- _Task description_
Return the lines below that carry the word "pyautogui".

- _Source material_
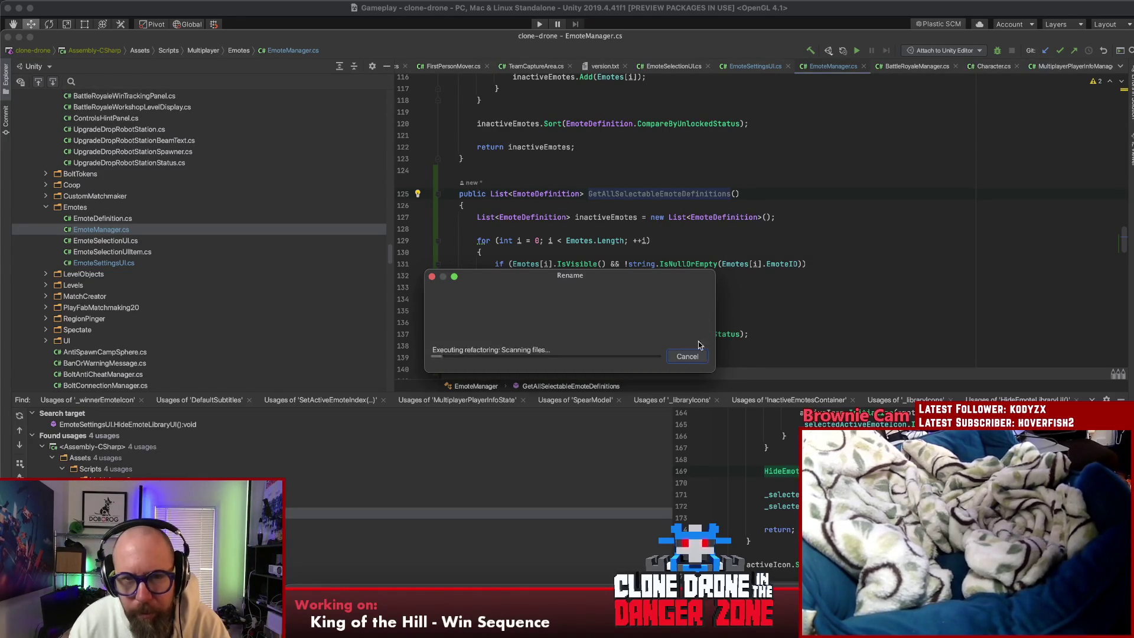
pyautogui.click(685, 251)
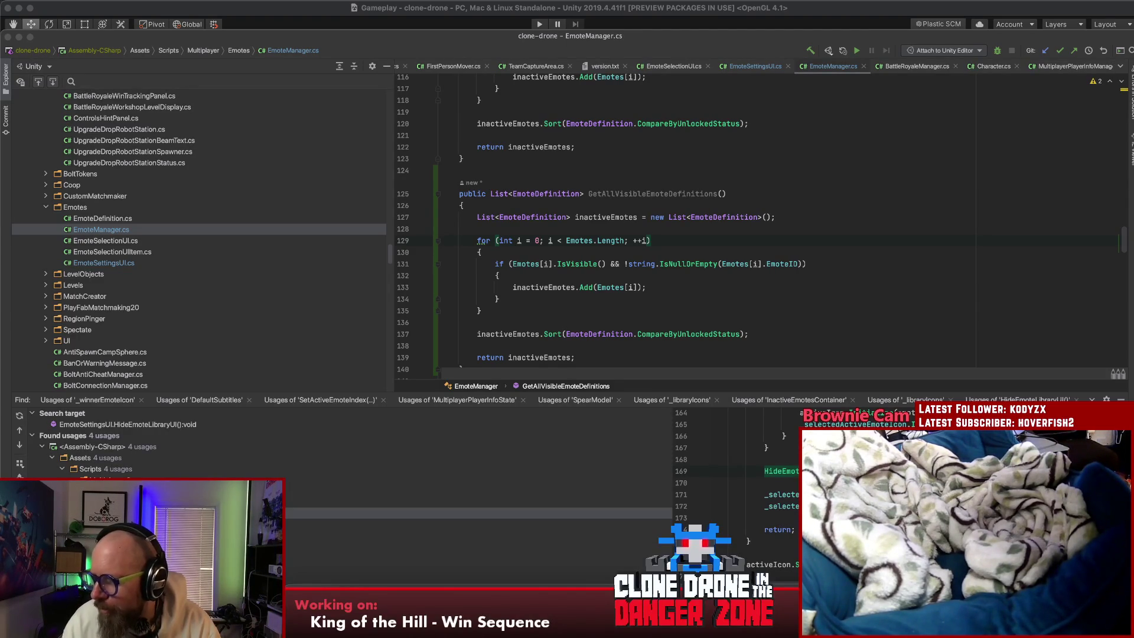
# Step: Open version.txt and select its version number 1.9.0.40
pyautogui.click(586, 322)
pyautogui.click(604, 67)
pyautogui.press('shift+Home')
pyautogui.press('super+Tab')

- _Exercise result_
pyautogui.click(685, 251)
pyautogui.click(586, 322)
pyautogui.click(604, 67)
pyautogui.press('shift+Home')
pyautogui.press('super+Tab')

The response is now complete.